Judging by the fearless way Wigan went about their task, there was no chance of that happening. Rösler, who has lifted them to seventh place, caught City by surprise by setting up his side in a 5-3-2 formation that allowed them to squeeze the space and dominate midfield, while retaining a threat in attack, where the hyperactive Callum McManaman was a constant blur of motion. Just as it was at Wembley 10 months ago, the City defence was often at the mercy of the winger’s speed, skill and directness.

City, with more than one eye on the second leg of their last-16 Champions League tie against Barcelona on Wednesday, were rattled by Wigan’s effervescence.

Yet although Manuel Pellegrini rested Joe Hart, Vincent Kompany, Pablo Zabaleta, Fernandinho and David Silva, City’s bedraggled state was startling. They did not have a shot on target until the 66th minute and frustration at their own inertia was summed up when Samir Nasri was booked for dissent for kicking the ball away during a first half in which City did not threaten once.

Wigan, playing with verve and tenacity, fancied themselves against a rocky City defence in which Martin Demichelis was a disaster waiting to happen. For a club of City’s vast resources, it is staggering that they are forced to rely on a player who always looks to be on the verge of calamity and it was hardly a surprise that he was at fault when Wigan took the lead.

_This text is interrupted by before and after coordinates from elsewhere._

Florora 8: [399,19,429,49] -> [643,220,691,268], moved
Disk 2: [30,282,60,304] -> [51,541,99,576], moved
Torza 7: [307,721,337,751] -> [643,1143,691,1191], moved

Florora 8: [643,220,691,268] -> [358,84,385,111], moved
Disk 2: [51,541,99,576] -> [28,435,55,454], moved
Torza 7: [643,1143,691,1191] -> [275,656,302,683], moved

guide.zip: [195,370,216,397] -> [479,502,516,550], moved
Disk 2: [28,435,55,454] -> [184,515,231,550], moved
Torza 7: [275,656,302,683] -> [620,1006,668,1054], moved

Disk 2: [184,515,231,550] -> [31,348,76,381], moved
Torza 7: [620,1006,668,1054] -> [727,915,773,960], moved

Rolled far too easily by Marc-Antoine Fortuné, Demichelis compounded his error responded by standing on the striker’s foot to concede a penalty after 28 minutes. In the absence of the injured Watson, Gomez stepped up to send Costel Pantilimon the wrong way.

It was happening again. Wigan, little old Wigan, were doing it again but surely even they could not have dreamt that they would double their lead a minute into the second half. Once again, City’s defending was clownish.

James McArthur drove into the area on the left and pulled a low cross towards the far post, where the horribly timid Gaël Clichy allowed Perch to bundle the ball past Pantilimon.

Pellegrini demonstrated his displeasure by making three substitutions after 53 minutes, replacing Yaya Touré, Álvaro Negredo and Jesús Navas with Silva, Edin Dzeko and James Milner.

Wigan were starting to tire and the more they retreated, the more likely a City goal became. Sure enough, Nasri restored hope when his belting shot from the edge of the area went through the bodies and into the bottom left corner. However it was debatable whether the goal should have stood as Dzeko was offside and arguably blocking Scott Carson’s view.

Nonetheless there were 23 minutes left for Wigan to hold on and soon Micah Richards was curling inches wide. Then, with 10 minutes left, Emmerson Boyce extraordinarily turned Milner’s cross over his own bar with Dzeko waiting to tap home. A minute later, Carson saved from Sergio Agüero. Then, as Carson stood still, Dzeko headed wide. Surely Wigan could not hold on. Surely City would score a second, then a third. But that’s what we thought last May.

FA semi-final draw: Hull v Sheffield United; Wigan v Arsenal.

Ties will take place at Wembley on Saturday, April 12th and Sunday, April 13th.